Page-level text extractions
###

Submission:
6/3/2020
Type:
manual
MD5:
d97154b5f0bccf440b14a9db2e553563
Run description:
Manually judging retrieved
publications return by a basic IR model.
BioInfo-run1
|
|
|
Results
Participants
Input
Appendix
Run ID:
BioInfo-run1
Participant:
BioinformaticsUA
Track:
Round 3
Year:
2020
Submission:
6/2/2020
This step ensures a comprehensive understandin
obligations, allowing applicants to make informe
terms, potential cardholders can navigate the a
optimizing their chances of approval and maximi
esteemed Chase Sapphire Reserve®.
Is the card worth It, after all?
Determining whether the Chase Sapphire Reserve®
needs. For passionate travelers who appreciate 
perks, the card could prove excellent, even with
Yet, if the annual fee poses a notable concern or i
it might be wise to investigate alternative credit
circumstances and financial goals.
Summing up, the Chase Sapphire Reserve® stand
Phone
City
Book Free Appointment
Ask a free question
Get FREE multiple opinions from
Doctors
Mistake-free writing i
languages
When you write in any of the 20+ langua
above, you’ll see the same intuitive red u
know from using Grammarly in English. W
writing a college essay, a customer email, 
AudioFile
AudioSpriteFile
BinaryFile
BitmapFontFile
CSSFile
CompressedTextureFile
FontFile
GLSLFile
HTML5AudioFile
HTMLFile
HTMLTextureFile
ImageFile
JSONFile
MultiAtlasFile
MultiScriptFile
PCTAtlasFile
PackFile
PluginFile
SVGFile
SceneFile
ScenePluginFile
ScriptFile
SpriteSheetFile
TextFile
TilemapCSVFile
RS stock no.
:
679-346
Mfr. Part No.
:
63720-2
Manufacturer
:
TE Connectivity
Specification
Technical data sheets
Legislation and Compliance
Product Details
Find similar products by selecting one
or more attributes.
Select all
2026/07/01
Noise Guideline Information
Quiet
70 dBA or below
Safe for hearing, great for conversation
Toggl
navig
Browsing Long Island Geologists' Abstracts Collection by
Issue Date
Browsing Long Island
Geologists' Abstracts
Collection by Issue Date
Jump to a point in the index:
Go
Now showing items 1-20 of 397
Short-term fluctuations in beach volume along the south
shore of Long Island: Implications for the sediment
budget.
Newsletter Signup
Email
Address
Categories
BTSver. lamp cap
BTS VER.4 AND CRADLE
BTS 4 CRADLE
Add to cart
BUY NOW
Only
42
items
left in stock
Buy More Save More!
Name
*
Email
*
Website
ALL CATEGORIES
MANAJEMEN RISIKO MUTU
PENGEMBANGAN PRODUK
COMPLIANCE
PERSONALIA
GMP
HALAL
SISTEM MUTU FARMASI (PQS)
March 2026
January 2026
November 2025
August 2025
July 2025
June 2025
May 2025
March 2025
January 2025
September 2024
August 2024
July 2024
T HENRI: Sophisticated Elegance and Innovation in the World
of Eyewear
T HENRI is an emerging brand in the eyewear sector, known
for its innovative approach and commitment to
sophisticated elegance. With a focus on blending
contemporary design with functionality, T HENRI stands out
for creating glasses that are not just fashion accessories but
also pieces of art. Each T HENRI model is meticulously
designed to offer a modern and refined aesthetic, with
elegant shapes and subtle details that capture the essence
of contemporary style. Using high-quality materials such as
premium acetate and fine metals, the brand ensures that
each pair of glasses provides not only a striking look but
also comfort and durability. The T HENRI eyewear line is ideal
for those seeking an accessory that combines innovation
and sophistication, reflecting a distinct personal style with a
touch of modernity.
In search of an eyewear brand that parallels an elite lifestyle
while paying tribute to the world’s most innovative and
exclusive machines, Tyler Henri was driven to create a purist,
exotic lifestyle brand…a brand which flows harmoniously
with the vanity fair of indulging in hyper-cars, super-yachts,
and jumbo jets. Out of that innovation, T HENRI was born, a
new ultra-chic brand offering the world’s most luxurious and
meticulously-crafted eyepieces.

###

= WRITTEN TASK =
Locate every line in the rows above that contains the word "Browsing", and copy each one.

= RESPONSE FOR THIS EXERCISE =
Browsing Long Island Geologists' Abstracts Collection by
Browsing Long Island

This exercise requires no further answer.